What you need to do → Copy exactly the stretch of data below from the line with "566 169 225" through the line with "212 395 209", including both of those lines.

Given records →
------------------------------------
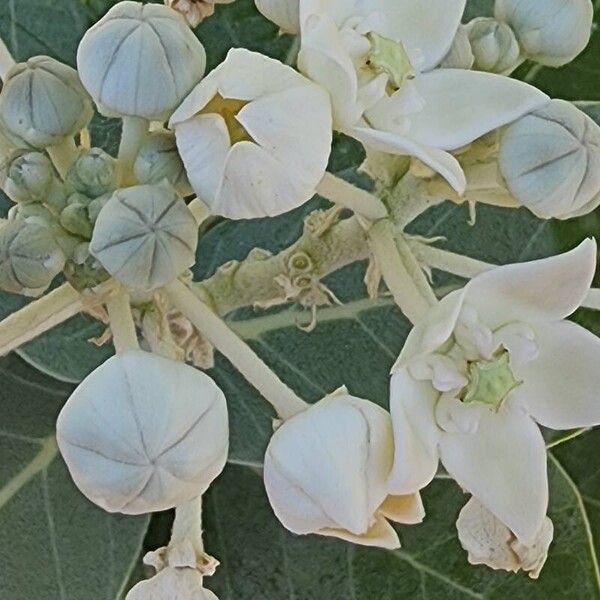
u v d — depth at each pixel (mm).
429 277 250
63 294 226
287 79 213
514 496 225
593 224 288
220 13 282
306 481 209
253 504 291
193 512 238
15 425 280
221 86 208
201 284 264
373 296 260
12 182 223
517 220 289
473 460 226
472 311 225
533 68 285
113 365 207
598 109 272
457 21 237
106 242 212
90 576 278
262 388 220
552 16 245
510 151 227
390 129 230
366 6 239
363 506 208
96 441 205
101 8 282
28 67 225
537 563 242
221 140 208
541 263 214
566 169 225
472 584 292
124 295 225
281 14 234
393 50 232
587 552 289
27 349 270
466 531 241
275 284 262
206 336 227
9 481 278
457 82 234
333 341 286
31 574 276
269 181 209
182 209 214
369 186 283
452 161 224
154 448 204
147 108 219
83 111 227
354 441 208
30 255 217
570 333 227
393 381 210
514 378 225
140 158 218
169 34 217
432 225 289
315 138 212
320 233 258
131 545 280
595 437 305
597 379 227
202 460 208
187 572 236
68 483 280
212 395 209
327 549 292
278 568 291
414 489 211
------------------------------------
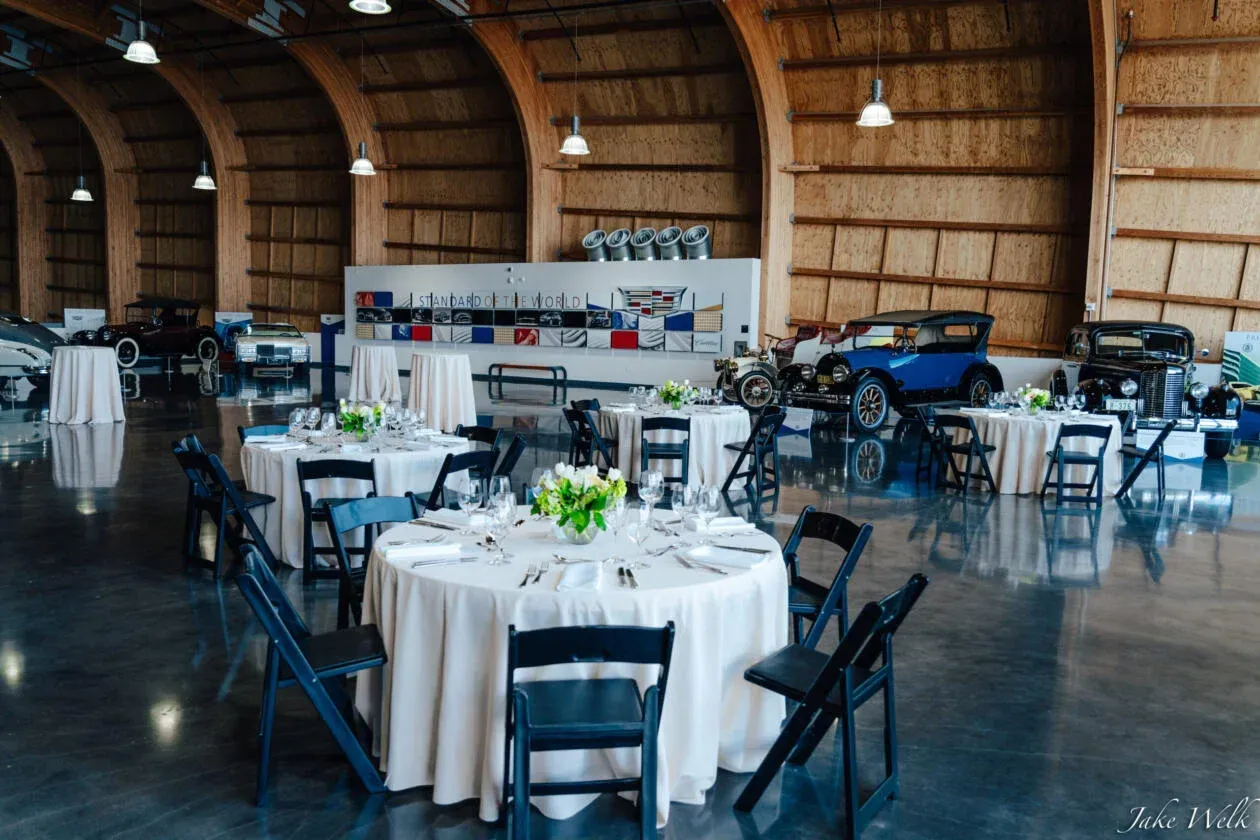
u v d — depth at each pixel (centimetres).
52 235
------------------------------------
Your response →
566 169 225
472 584 292
124 295 225
281 14 234
393 50 232
587 552 289
27 349 270
466 531 241
275 284 262
206 336 227
9 481 278
457 82 234
333 341 286
31 574 276
269 181 209
182 209 214
369 186 283
452 161 224
154 448 204
147 108 219
83 111 227
354 441 208
30 255 217
570 333 227
393 381 210
514 378 225
140 158 218
169 34 217
432 225 289
315 138 212
320 233 258
131 545 280
595 437 305
597 379 227
202 460 208
187 572 236
68 483 280
212 395 209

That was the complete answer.